In general the use of scopes is for situations where the framework or application is not driving the lifecycle, but rather is in a container that drives it. The perfect example is the request/session scopes where the servlet container is dirving lifecycle and there is no way an application could get proper access to the lifecycle of an instance. In our case, the framework is driving all executions and can instantiate objects at the proper time (I'm still a fan of a factory here and it's not unprecedented in the portfolio) removing the need for a magical scoping mechanism. You could use step scope where it's appropriate, but if I am only single threading a single execution through a single reader I should require all of the shenanigans.

spring-projects-issues commented 16 years ago

Dave Syer commented

Even single-threaded use will still still require step scope and if an application developer wants to take advantage of the StepContext injection callback. I think step scope is here to stay - we just don't require it any more.

And the StreamManager takes care of the close() callback, so even without scope="step" the files will be properly handled. I don't think this is clunky.

spring-projects-issues commented 16 years ago

Douglas C. Kaminsky commented

Re: Ben's last post

That's my point - using the existing init-method / destroy-method and InitializingBean / DisposableBean paradigms to properly close readers and writers via step scope makes things a lot cleaner and more in tune with existing Spring functionality.

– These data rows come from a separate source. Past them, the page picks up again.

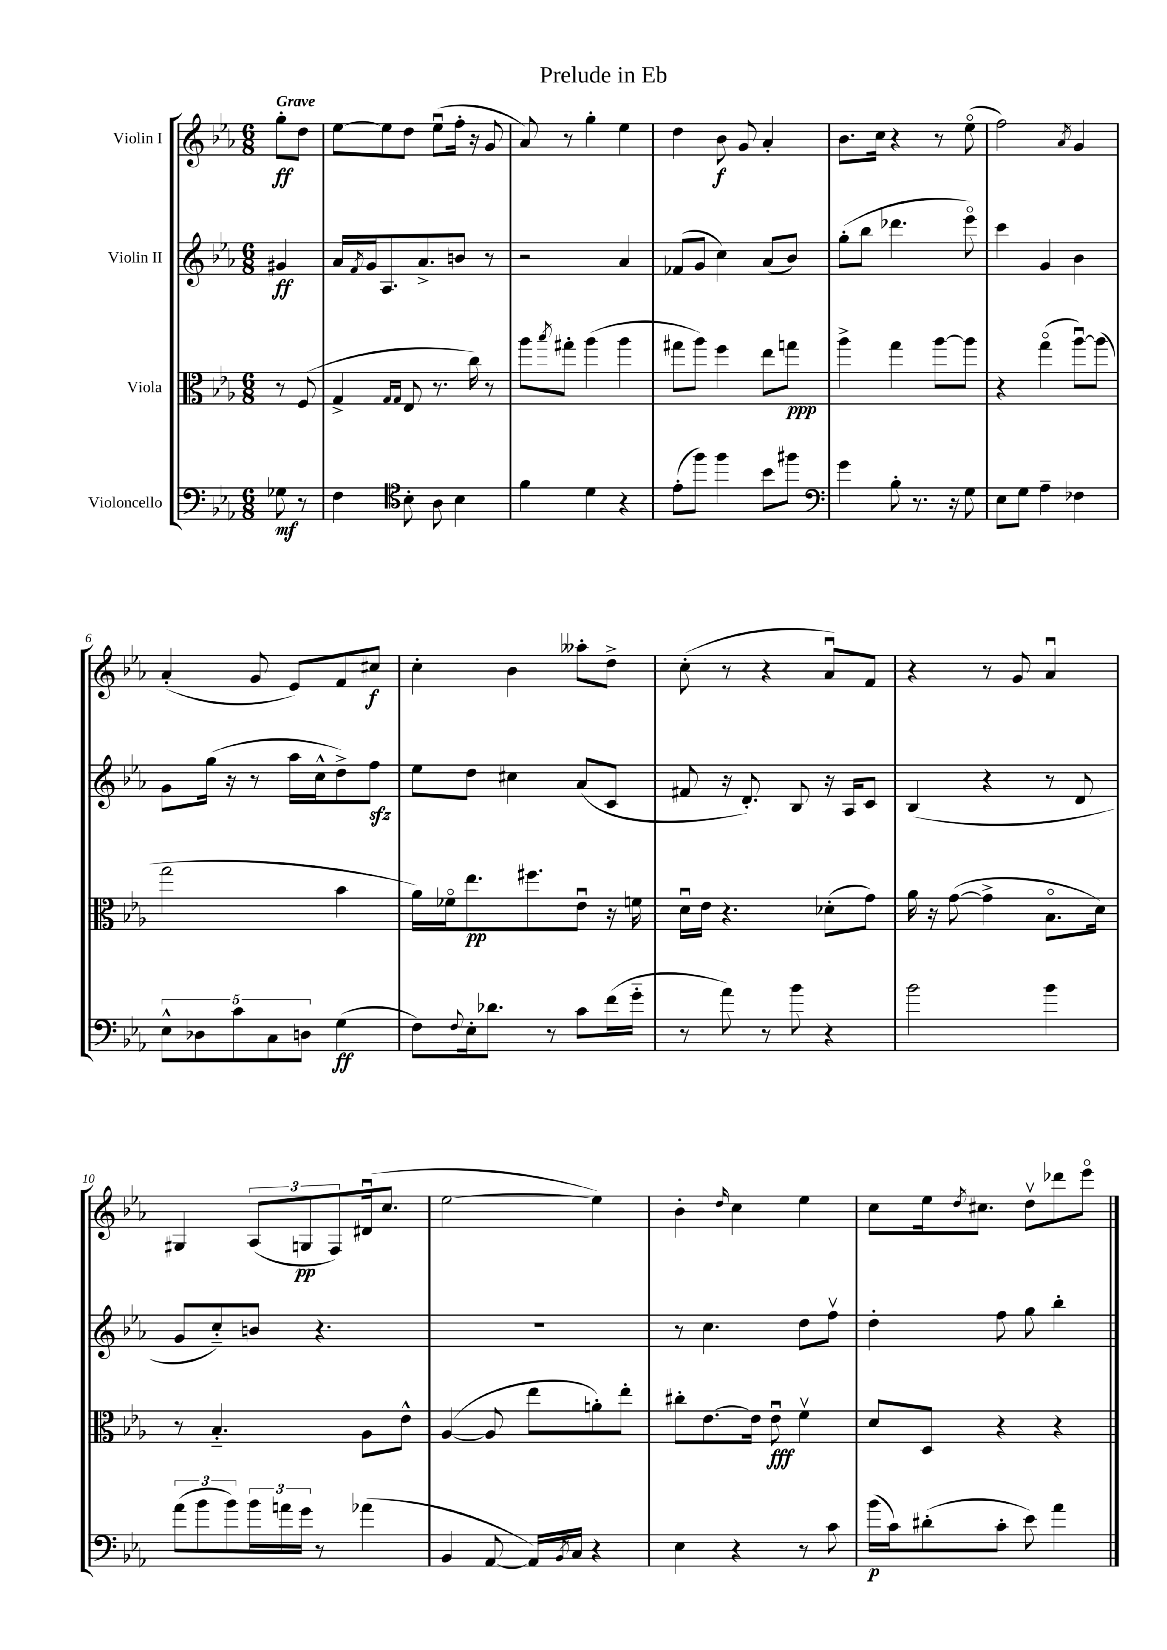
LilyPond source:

\header { title = "Prelude in Eb" }
<<
\new StaffGroup <<
\new Staff = "s0" \with { instrumentName = "Violin I" } {
    \clef treble \key ees \major \numericTimeSignature \time 6/8 \partial 4 \tempo "Grave"
    g''8-.\ff d''8 |
    ees''8~ ees''8 d''8 ees''8\downbow( f''16-. r16 g'8 |
    aes'8) r8 g''4-. ees''4 |
    d''4 bes'8\f g'8 aes'4-. |
    bes'8. c''16 r4 r8 ees''8\flageolet( |
    f''2) \acciaccatura { aes'8 } g'4 |
    aes'4-.( g'8 ees'8) f'8 cis''8\f |
    c''4-. bes'4 aeses''8-. d''8-> |
    c''8-.( r8 r4 aes'8\downbow) f'8 |
    r4 r8 g'8 aes'4\downbow |
    gis4 \tuplet 3/2 { aes8( g8\pp f8) } dis'16\downbow( c''8. |
    ees''2~ ees''4) |
    bes'4-. \grace { d''16 } c''4 ees''4 |
    c''8 ees''16 \acciaccatura { d''8 } cis''8. d''8\upbow des'''8 ees'''8\flageolet \bar "|." |
}
\new Staff = "s1" \with { instrumentName = "Violin II" } {
    \clef treble \key ees \major \numericTimeSignature \time 6/8 \partial 4
    gis'4\ff |
    aes'16 \acciaccatura { f'8 } g'16 aes8. aes'8.-> b'8 r8 |
    r2 aes'4 |
    fes'8( g'8 c''4) aes'8( bes'8) |
    g''8-.( bes''8 des'''4. ees'''8\flageolet) |
    c'''4 g'4 bes'4 |
    g'8 g''16( r16 r8 aes''16 c''16-^ d''8->) f''8\sfz |
    ees''8 d''8 cis''4 aes'8( c'8 |
    fis'8 r16 d'8.-.) bes8 r16 aes16 c'8 |
    bes4( r4 r8 d'8 |
    g'8 c''8-_) b'8 r4. |
    R2. |
    r8 c''4. d''8 f''8\upbow |
    d''4-. f''8 g''8 bes''4-. \bar "|." |
}
\new Staff = "s2" \with { instrumentName = "Viola" } {
    \clef alto \key ees \major \numericTimeSignature \time 6/8 \partial 4
    r8 f8( |
    g4-> \grace { g16 g16 } ees8 r8. c''16) r8 |
    aes''8 \acciaccatura { bes''8 } gis''8-. aes''4( aes''4 |
    gis''8 aes''8) f''4 ees''8 g''8\ppp |
    aes''4-> g''4 aes''8~ aes''8 |
    r4 g''4\flageolet( aes''8~\downbow) aes''8( |
    g''2 bes'4 |
    aes'16) fes'16\flageolet ees''8.\pp fis''8. ees'8\downbow r16 f'16 |
    d'16\downbow ees'16 r4. des'8-.( g'8) |
    aes'16 r16 g'8~( g'4-> bes8.\flageolet d'16) |
    r8 bes4.-_ aes8 ees'8-^ |
    aes4~( aes8 ees''8 a'8-.) ees''8-. |
    cis''8-. ees'8.~ ees'16 ees'8\downbow\fff f'4\upbow |
    d'8 d8 r4 r4 \bar "|." |
}
\new Staff = "s3" \with { instrumentName = "Violoncello" } {
    \clef bass \key ees \major \numericTimeSignature \time 6/8 \partial 4
    ges8\mf r8 |
    f4 \clef tenor bes8-. aes8 bes4 |
    f'4 d'4 r4 |
    ees'8-.( f''8) f''4 bes'8 fis''8 |
    \clef bass g'4 bes8-. r8. r16 g8 |
    ees8 g8 aes4-- fes4 |
    \tuplet 5/4 { ees8-^ des8 c'8 c8 d8 } g4\ff( |
    f8) \appoggiatura { f8 } ees16-. des'8. r8 c'8 f'16( g'16-_ |
    r8 aes'8) r8 bes'8 r4 |
    bes'2 bes'4 |
    \tuplet 3/2 { aes'8( bes'8 bes'8) } \tuplet 3/2 { bes'16 a'16 g'16 } r8 aes'4( |
    bes,4 aes,8~ aes,16) \acciaccatura { bes,8 } c16 r4 |
    ees4 r4 r8 c'8 |
    bes'16\p( c'16) dis'8-.( c'8-. ees'8) aes'4 \bar "|." |
}
>>
>>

Having a factory or a prototype scope is fine for creating new objects that don't clash with existing objects, but does nothing for resource management.

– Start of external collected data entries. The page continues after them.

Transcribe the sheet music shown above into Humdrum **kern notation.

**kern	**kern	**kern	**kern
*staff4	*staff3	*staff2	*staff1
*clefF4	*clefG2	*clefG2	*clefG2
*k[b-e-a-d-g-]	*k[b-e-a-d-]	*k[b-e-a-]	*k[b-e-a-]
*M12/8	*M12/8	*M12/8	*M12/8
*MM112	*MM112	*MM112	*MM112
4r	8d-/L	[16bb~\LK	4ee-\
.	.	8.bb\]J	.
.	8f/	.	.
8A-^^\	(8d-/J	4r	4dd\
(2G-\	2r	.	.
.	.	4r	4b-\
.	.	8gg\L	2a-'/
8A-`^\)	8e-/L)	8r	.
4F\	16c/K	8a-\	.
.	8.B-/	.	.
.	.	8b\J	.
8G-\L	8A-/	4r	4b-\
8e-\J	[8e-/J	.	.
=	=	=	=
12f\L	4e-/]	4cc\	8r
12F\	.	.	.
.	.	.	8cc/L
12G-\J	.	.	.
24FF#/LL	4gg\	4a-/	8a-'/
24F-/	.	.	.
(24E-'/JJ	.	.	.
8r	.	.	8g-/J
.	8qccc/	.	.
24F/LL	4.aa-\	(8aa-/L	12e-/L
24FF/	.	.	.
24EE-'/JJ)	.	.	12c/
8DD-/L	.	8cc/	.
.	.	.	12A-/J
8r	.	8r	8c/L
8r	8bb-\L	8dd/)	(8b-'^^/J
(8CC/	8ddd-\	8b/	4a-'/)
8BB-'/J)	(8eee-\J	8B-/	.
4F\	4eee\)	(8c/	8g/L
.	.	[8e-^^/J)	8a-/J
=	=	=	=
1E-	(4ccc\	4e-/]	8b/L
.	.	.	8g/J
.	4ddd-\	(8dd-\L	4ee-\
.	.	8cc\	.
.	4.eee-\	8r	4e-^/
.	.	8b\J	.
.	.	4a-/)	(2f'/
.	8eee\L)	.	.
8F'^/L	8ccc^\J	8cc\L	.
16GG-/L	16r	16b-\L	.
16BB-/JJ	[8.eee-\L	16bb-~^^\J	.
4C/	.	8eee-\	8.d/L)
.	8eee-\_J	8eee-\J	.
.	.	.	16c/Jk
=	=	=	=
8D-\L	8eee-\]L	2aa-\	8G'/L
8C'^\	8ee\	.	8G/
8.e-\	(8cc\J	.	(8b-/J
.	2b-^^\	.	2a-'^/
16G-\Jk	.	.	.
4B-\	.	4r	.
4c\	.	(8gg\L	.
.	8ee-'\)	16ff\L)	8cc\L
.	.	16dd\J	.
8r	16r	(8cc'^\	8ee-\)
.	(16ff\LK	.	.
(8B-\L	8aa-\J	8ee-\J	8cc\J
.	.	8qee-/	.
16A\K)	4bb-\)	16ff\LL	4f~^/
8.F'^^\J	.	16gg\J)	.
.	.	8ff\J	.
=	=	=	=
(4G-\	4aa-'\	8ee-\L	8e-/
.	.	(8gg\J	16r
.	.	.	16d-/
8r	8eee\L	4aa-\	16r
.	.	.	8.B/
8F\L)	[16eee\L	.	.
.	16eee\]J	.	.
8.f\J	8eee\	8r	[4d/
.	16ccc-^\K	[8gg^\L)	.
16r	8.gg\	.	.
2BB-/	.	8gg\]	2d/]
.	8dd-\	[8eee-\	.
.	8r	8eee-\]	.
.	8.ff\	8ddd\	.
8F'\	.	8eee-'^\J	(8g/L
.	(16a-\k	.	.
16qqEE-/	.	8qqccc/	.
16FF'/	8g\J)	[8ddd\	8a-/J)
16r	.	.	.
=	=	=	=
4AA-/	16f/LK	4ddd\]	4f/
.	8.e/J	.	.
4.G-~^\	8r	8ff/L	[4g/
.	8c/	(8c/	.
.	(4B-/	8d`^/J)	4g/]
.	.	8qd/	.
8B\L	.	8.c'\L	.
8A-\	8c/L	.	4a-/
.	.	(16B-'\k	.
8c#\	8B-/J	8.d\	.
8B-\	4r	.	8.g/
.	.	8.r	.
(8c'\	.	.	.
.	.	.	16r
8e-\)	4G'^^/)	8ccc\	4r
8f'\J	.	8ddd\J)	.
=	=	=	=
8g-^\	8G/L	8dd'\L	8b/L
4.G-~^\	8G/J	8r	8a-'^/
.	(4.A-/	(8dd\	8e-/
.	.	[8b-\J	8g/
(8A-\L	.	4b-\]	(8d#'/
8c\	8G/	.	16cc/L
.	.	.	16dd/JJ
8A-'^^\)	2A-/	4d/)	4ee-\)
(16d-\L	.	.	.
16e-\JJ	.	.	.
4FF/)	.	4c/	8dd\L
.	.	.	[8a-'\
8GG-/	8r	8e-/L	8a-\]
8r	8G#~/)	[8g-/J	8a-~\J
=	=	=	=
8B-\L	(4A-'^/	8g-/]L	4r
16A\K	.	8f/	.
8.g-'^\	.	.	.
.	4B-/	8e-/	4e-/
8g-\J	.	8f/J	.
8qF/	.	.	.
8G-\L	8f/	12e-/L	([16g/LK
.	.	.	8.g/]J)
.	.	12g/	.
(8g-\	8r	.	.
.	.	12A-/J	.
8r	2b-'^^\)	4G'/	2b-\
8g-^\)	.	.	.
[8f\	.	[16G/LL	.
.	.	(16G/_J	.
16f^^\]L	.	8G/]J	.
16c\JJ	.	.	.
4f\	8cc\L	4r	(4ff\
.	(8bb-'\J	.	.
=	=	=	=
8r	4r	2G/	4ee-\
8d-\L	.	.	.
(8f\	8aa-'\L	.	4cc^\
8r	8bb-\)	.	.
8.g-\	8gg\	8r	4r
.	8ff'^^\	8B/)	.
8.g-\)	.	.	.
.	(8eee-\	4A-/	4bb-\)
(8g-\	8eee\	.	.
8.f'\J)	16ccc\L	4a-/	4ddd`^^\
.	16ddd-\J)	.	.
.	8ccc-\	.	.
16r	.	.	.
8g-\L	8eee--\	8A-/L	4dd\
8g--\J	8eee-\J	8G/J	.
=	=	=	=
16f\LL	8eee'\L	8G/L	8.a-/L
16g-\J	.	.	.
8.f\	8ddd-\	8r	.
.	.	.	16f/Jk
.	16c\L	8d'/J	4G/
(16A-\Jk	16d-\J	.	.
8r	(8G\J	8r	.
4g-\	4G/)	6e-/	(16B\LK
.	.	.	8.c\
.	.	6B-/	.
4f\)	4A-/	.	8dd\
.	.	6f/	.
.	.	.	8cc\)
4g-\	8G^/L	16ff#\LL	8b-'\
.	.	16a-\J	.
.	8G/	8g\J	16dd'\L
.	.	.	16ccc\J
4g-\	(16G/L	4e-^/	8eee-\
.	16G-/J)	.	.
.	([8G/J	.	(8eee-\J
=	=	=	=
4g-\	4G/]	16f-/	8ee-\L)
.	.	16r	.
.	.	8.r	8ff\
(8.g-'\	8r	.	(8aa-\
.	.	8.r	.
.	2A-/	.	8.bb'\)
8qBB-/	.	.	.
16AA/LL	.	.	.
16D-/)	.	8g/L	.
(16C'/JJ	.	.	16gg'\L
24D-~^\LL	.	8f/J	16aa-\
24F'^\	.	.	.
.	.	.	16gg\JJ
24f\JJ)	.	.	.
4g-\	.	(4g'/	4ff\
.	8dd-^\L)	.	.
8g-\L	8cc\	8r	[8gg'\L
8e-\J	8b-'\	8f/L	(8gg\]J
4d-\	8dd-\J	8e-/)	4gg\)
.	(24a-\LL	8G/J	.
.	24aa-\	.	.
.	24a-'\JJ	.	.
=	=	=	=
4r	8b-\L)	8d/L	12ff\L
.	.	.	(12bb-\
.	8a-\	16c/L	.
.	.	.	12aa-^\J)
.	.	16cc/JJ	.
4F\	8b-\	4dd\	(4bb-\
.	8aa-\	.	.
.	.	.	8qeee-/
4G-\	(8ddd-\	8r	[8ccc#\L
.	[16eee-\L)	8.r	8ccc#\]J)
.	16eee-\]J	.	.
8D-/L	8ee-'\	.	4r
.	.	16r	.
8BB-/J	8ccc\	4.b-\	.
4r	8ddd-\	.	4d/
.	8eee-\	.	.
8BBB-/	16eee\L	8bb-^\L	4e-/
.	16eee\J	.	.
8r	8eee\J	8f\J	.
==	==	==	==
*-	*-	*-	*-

spring-projects-issues commented 16 years ago

Lucas Ward commented

Dave,

What's the status on this issue? As far as I can tell, open and close is called on ItemStream by the SimpleStreamManager. Only the ItemReader and ItemWriter that are wired into the step appear to be registered for this. Is there anything left on this issue? It's assigned to me, so I wanted to make sure.

spring-projects-issues commented 16 years ago

Dave Syer commented

That's where I think we are too, just checking. It's a little irritating actually - I had to go in and add a couple of instanceof to things like DelegatingItem* today. But if you are happy that open/close are actually called in the step we are good to close this one.

spring-projects-issues commented 16 years ago

Lucas Ward commented

I have a couple of things I would like to change, but they are more related to BATCH-365.

Mostly, it's that open() and restoreFrom(EC) could just as easily be open(EC), I also think the getExecutionAttributes() with aggregation can be removed as well, as long as there's a fairly trivial hook in the readers and writers to allow for specifying the key (a la name, but you could call it anything) I've mentioned it before, but again, more related to hte item stream rework.

spring-projects-issues commented 16 years ago

Dave Syer commented

OK, I lied. It looks like StepScope is going to die (BATCH-378, BATCH-398). I think this is a good thing on the whole (get ri dof that funkiness).

spring-projects-issues commented 16 years ago

wordywordy commented

Please consider to add back Step scope and add Job scope.

Scope concepts are important and good pattern for life-cycle management of resource. Job and step scope are definitely crucial concept for Spring Batch framework, which intended to make "Job" and "Step" as the first class citizen. If such a common and general requirement is needed to re-implement or mimic by custom approaches, the value (or attractiveness) of the Spring Batch framework will be largely reduced.

Another drawback of custom implement may induce incomplete (or improper) clean up of shared resources.

spring-projects-issues commented 16 years ago

Dave Syer commented

I am generally suspicious, but still a little sympathetic to this requirement. It is important to understand that any such volatile context will significantly reduce the robustness of a batch job - it just won't be there if the lights go out and the job has to be restarted.

If someone comes up with some good use cases we can think about how to implement them. I suggest you post on the forum and try and get a discussion going there.